San Marino Fideo Soup is a delicious, hearty soup that is perfect for any night. The soup is made with fideo pasta, which is a short, thin noodle, and it is typically served with chicken or beef broth. The soup is also usually topped with shredded cheese, diced tomatoes, and chopped onions.
San Marino Fideo Soup is a traditional
San Marino Fideo Soup is a traditional dish in many Spanish-speaking countries, and it is often served during the Christmas holiday season. The soup is relatively easy to make, and it can be made in advance and reheated when needed. San Marino Fideo Soup is a comforting and satisfying dish that will warm you up on a cold night.
Popular in Spanish-speaking countries
Fideo is a type of pasta that is popular in Spanish-speaking countries. It is made from durum wheat flour and is typically cut into short, thin pieces. Fideo can be used in a variety of dishes, including soups, stews, and casseroles. It is also a common ingredient in Latin American-style rice dishes. While fideo may be new to some people, it is quickly becoming a staple in many kitchens. Thanks to its versatility and flavor, fideo is a pasta that everyone can enjoy.
- 3 tablespoon extra virgin olive oil, divided
- 1 medium sweet onion, diced
- 2 medium carrots, peeled and diced
- 2 celery stalks, diced (leaves reserved)
- 1 tablespoon fresh thyme, crushed
- 1 lb. boneless skinless chicken breasts cut into 1” cubes
- salt and black pepper, to taste
- 8 cups low-sodium chicken stock, divided
- 1 cup Fideo noodles, cooked and drained
- 1 tablespoon fresh lemon zest
- 1 tablespoon fresh lemon juice
- ¼ teaspoon ground or freshly grated nutmeg
- Freshly grated Parmesan cheese, to taste
- Optional Garnish: Fresh parsley and thyme
- Put 2 tablespoons of olive oil in a large pot on medium heat. Then add the onion. Cook for 2 minutes until it starts to soften. Add the carrots, celery, and thyme. Cook for 4 minutes.

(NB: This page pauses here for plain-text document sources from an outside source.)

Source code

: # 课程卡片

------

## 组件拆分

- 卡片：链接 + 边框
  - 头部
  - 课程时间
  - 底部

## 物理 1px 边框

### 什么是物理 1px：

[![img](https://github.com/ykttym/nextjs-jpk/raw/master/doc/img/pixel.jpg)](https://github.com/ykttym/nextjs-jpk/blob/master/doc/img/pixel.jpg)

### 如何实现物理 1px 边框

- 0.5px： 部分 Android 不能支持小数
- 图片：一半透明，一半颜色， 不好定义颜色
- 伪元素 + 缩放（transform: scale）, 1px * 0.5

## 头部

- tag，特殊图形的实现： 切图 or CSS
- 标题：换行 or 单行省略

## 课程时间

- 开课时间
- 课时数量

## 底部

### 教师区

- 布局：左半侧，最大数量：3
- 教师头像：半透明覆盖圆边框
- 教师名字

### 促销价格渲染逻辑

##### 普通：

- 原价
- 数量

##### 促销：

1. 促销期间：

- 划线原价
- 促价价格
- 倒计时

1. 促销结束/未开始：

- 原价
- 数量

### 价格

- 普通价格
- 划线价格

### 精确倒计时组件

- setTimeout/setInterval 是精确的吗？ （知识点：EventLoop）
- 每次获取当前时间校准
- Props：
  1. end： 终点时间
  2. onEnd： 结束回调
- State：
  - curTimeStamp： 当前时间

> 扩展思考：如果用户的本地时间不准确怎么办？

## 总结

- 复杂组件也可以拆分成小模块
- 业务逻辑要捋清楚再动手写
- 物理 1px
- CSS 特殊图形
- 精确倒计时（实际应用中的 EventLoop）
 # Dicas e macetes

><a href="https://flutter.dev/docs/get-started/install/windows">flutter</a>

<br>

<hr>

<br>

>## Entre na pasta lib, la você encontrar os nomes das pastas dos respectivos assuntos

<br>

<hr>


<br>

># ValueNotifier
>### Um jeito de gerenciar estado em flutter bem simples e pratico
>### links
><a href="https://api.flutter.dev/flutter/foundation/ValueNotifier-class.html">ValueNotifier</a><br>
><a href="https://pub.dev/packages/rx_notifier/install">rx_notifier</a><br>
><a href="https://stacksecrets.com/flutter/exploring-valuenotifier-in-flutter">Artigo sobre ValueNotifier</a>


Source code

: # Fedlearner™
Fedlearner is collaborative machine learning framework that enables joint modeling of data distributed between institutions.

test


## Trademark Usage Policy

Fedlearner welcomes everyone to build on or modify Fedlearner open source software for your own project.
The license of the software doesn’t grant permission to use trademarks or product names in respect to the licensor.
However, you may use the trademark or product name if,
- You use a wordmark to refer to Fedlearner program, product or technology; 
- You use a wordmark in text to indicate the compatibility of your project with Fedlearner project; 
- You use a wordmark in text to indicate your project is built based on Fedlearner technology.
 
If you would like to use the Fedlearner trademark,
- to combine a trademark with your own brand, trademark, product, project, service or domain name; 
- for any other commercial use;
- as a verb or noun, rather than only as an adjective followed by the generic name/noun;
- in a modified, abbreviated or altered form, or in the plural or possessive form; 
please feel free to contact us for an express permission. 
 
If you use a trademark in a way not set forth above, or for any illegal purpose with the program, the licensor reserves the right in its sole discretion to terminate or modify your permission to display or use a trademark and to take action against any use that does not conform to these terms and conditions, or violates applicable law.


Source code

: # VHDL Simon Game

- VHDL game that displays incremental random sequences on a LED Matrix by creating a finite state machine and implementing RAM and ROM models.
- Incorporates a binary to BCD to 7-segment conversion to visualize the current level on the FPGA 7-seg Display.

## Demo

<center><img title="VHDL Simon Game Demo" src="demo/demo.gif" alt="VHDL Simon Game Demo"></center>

- Put the chicken, salt, pepper and 4 cups of chicken stock in a pot. Bring to a boil, then simmer for 20 minutes or until the chicken is cooked through and the vegetables are tender.
- The soup will simmer while you cook the Fideo pasta. Cook the pasta according to package directions in the remaining broth until it is al dente. Reserve 2 cups of cooking liquid before draining the pasta. Drain the pasta and transfer it to a medium bowl. Toss it with the remaining olive oil. Cover and set aside.
- Before you serve it, add Fideo to the Dutch oven. Stir it and take it off of the heat.
- To make the soup, add lemon zest, lemon juice, and nutmeg. If the soup is too thick, add some of the reserved cooking liquid to make it the desired consistency.
- Serve Fideo by dividing it into individual serving bowls. Top each bowl with hot soup. Sprinkle freshly grated Parmesan cheese over the top.
- If desired, garnish with additional fresh cracked pepper, fresh parsley, and thyme. Serve with hot crusty bread and/or a crisp garden salad for a light and delicious meal.